▸ **Challenge 1**
Render this sentence from the newsletter piece on Steemit and Facebook into Spanish: "I hate that everyone can see what you’re doing."
▸ **Challenge 2**
Please continue the newsletter piece on Steemit and Facebook below, starting after its final line.

▸ **Extracted text**
[start]

But no matter how this plays out over the near term… the long-term future for oil is a different matter.
As we showed you yesterday, the global auto industry is moving away from combustion engine vehicles. More on how to profit from that historic energy shift in tomorrow’s Daily Cut.
On Monday, we asked you if you’d use a blockchain-based social media platform like Steemit in lieu of Facebook. These are just some of your answers…
I would definitely use Steemit as my new Facebook. I started a Facebook account when I first got my computer in the early ’90s. Since then, I have deleted everything and have not posted for approximately 11 or 12 years.
I hate that everyone can see what you’re doing. I am more of a private person, but I would like to communicate sometimes with my other friends who are also private people. Looks like a good deal to me.
– Rebecca L.
I hate Facebook. I only use it to see what my children are doing or saying. I am always shocked at what people put on Facebook. Do they think it is their best friend? Do they not have any friends to share their worries, joys, or fears with? Are we on the brink of being unable to communicate verbally with each other?
I’m in favor of your idea. I just want to see people talk to each other, not stare at their phones, and expose themselves to a world run by global elites. This is the end game, in my opinion, of what Facebook, Google, Twitter, and all the rest are about. Keep going after them.
– Lynda T.
I have resisted using Facebook and Twitter and only use email and texting when I need to. However, I know that I am still being mined by what I look at to purchase online. It seems the “algorithm gurus” are at work immediately as a pop up of alternative choices for what I am looking at will show up almost immediately. So I will take Big T’s advice. Might as well get paid for it. Another digital stream of income.
– William R.

[end]

▸ **Collected material**

[start]

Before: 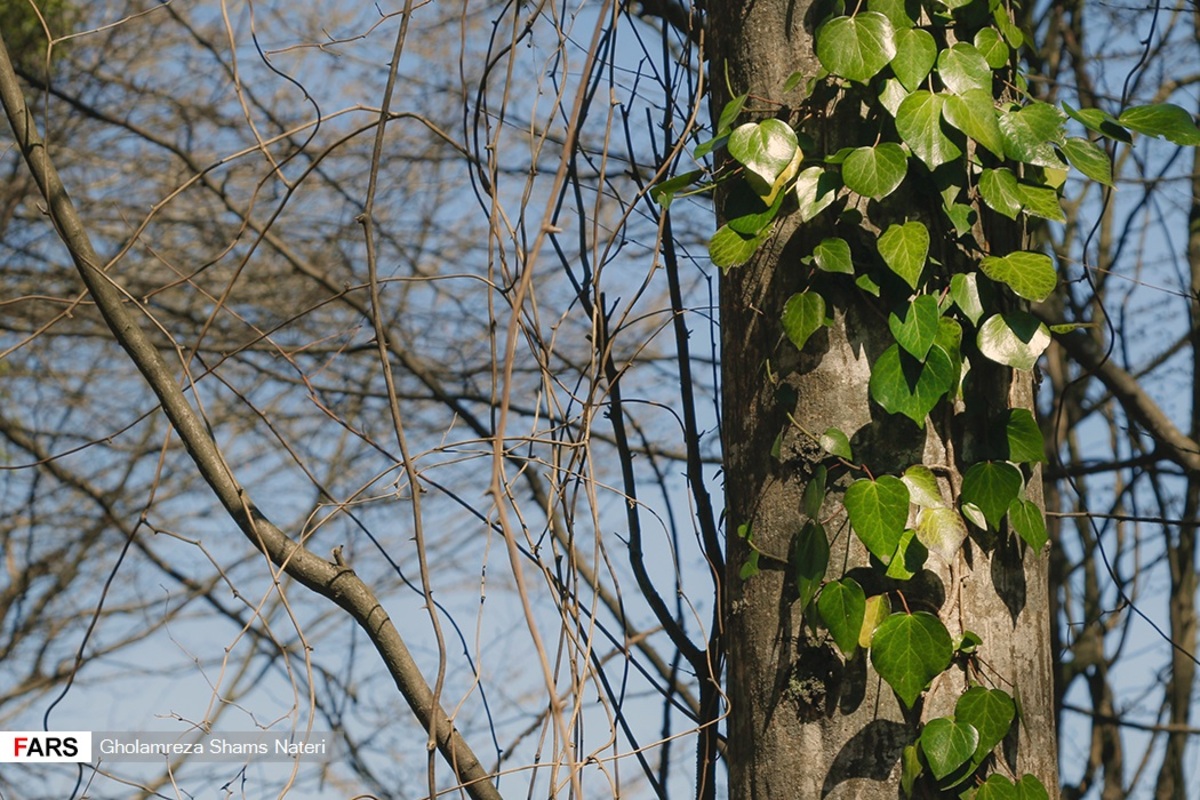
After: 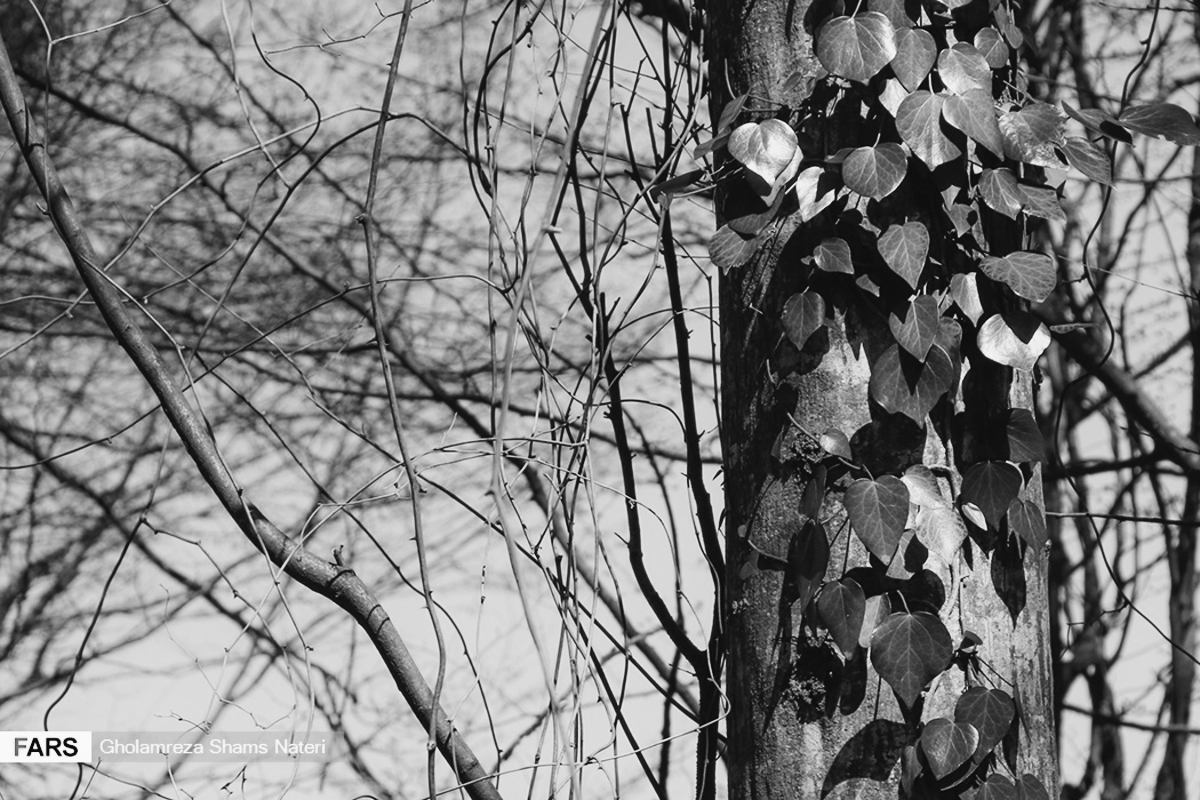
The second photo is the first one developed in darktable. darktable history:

[end]

▸ **Exercise output 1**
Odio que todo el mundo pueda ver lo que estás haciendo.

▸ **Exercise output 2**
A great idea. I have never used Facebook. I use Google Chrome but only because I started a long time ago before they got so big and intrusive. If there were a reliable, honest alternative such as you describe I would switch so fast it would make Google’s head swim… I would actually pay THEM.
– Anonymous
I delisted my Facebook this year and haven’t used it in three years. Waste of time and energy – and filled with crazy cyber bullies to boot!
– Michael L.
Given a choice between having your data shared or not, or the option to get paid for it is clear. But Facebook took the world by storm because our millennial generation adopted the technology.
If Steemit or another technology can offer the “kids” a hip, exciting way to do XYZ, and sell the notion that they can earn real money by allowing the company to use their data, it may work.
Kids that matter don’t use Facebook anymore. They use other tools such as Pinterest, Snapchat, etc. When they have options that are nearly as good as a mainstream option and that would earn them money from the usage of their data, then you will get the right audience and the rest of us will follow.
– Jon S.
Are you getting ready for higher oil prices? Let us know how it’s going at feedback@legacyresearch.com.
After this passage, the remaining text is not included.